The first thing I read this morning was “Love one another like I loved you.” That’s Jesus command in John 13:34.
The first thing I thought this morning was: I can’t do that.
I can’t be gracious. I can’t be compassionate. I can’t be generous. I can’t forgive. I can’t turn the other check to my assailants. I can’t be kind. I can’t love my enemy. I can’t…….
My second thought was: That’s the whole point.
I can’t do any of those things. I fail right out of the starting block. The only way I can love in a way that resembles how Jesus loves me is if I totally surrender my life and will, my power and control to him (uh oh….another “can’t” could creep in here) so that I am yielded to God in entirety.
The only way I could love like that is if my entire person is so filled with the Spirit of God and yielded to His presence that Jesus is able to love them, through me, like he loved me in the first place. That’s the only way.

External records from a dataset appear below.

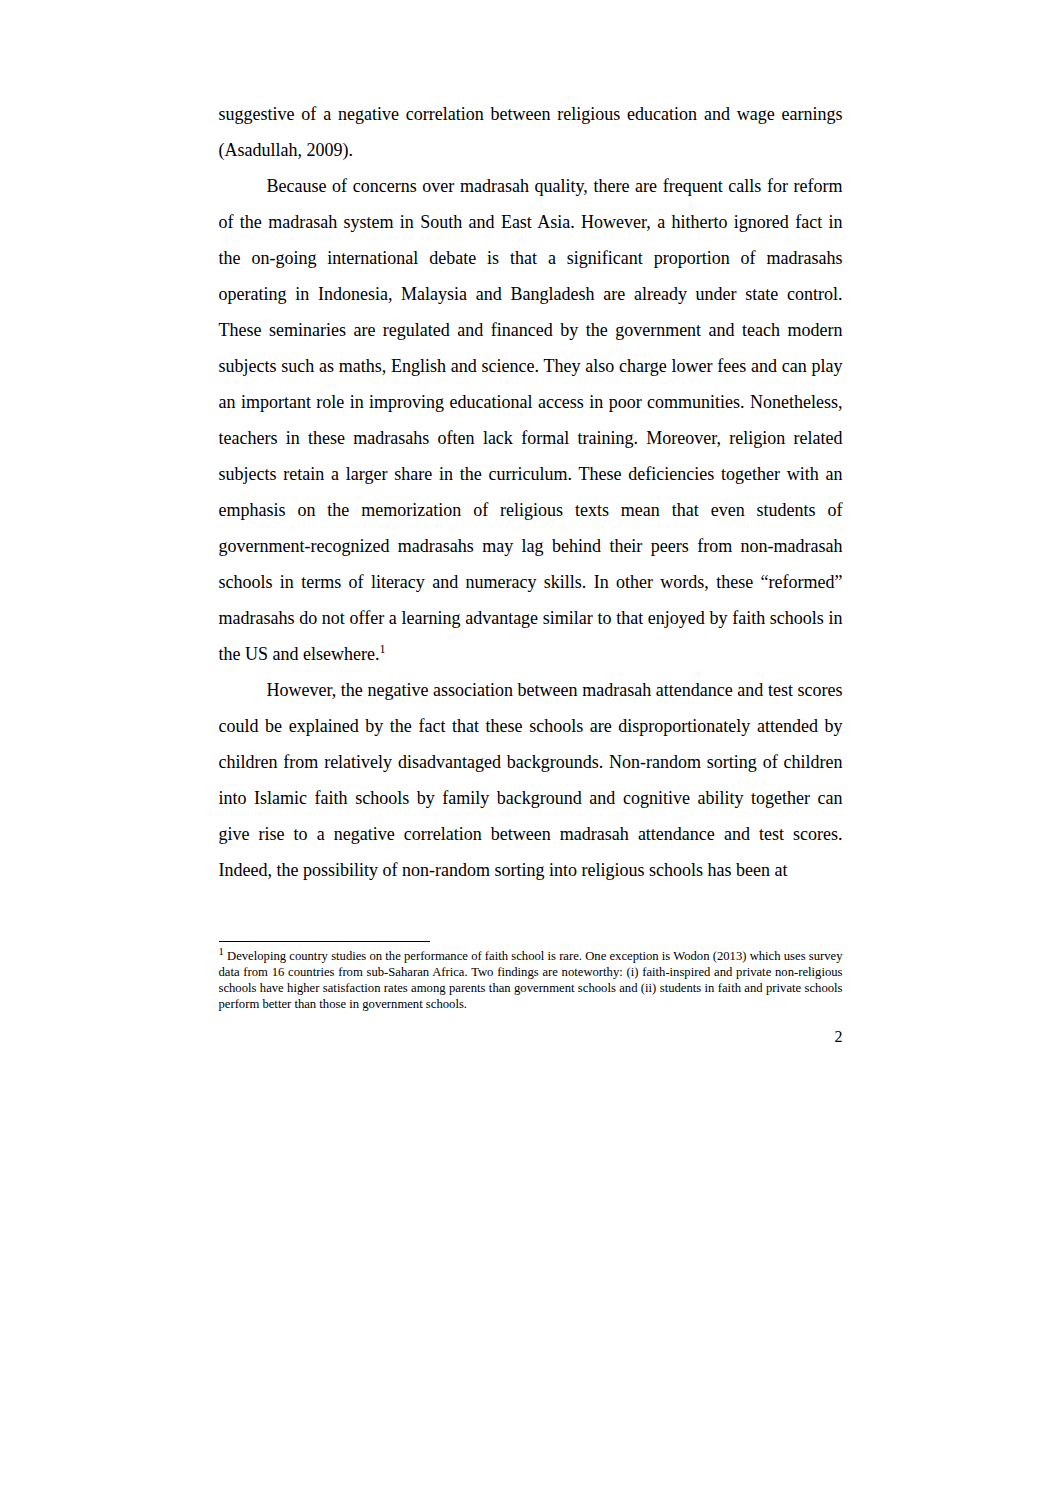suggestive of a negative correlation between religious education and wage earnings (Asadullah, 2009).
Because of concerns over madrasah quality, there are frequent calls for reform of the madrasah system in South and East Asia. However, a hitherto ignored fact in the on-going international debate is that a significant proportion of madrasahs operating in Indonesia, Malaysia and Bangladesh are already under state control. These seminaries are regulated and financed by the government and teach modern subjects such as maths, English and science. They also charge lower fees and can play an important role in improving educational access in poor communities. Nonetheless, teachers in these madrasahs often lack formal training. Moreover, religion related subjects retain a larger share in the curriculum. These deficiencies together with an emphasis on the memorization of religious texts mean that even students of government-recognized madrasahs may lag behind their peers from non-madrasah schools in terms of literacy and numeracy skills. In other words, these “reformed” madrasahs do not offer a learning advantage similar to that enjoyed by faith schools in the US and elsewhere.1
However, the negative association between madrasah attendance and test scores could be explained by the fact that these schools are disproportionately attended by children from relatively disadvantaged backgrounds. Non-random sorting of children into Islamic faith schools by family background and cognitive ability together can give rise to a negative correlation between madrasah attendance and test scores. Indeed, the possibility of non-random sorting into religious schools has been at
1 Developing country studies on the performance of faith school is rare. One exception is Wodon (2013) which uses survey data from 16 countries from sub-Saharan Africa. Two findings are noteworthy: (i) faith-inspired and private non-religious schools have higher satisfaction rates among parents than government schools and (ii) students in faith and private schools perform better than those in government schools.
2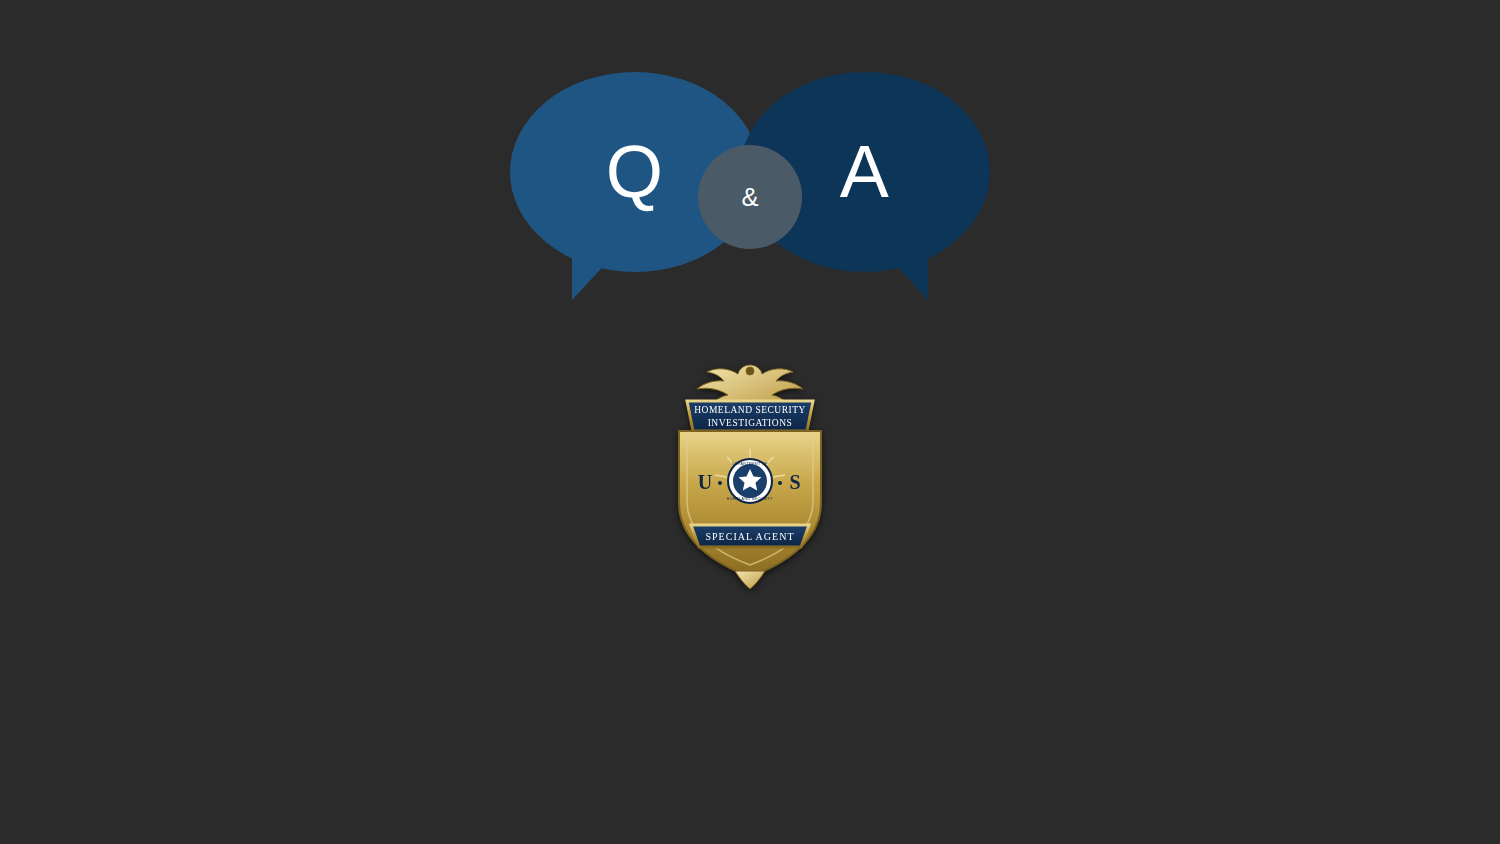Q
A
&
Q & A
Homeland Security Investigations — U.S. Department of Homeland Security — Special Agent HOMELAND SECURITY INVESTIGATIONS U S DEPARTMENT OF HOMELAND SECURITY SPECIAL AGENT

I must set myself aside. (Another “can’t”??) Without thinking, I must dive into the deep end and let God move through me, at the impulse of His love.
Then I thought this: I have been crucified with Christ. I am dead. It is not I who live, but Christ who lives in me. And to the extent that I do live, its only by faith in Jesus ability to live and love through me. (That’s Galations 2:20)
It takes courage to allow Jesus to live through you. But that’s a thought for another day.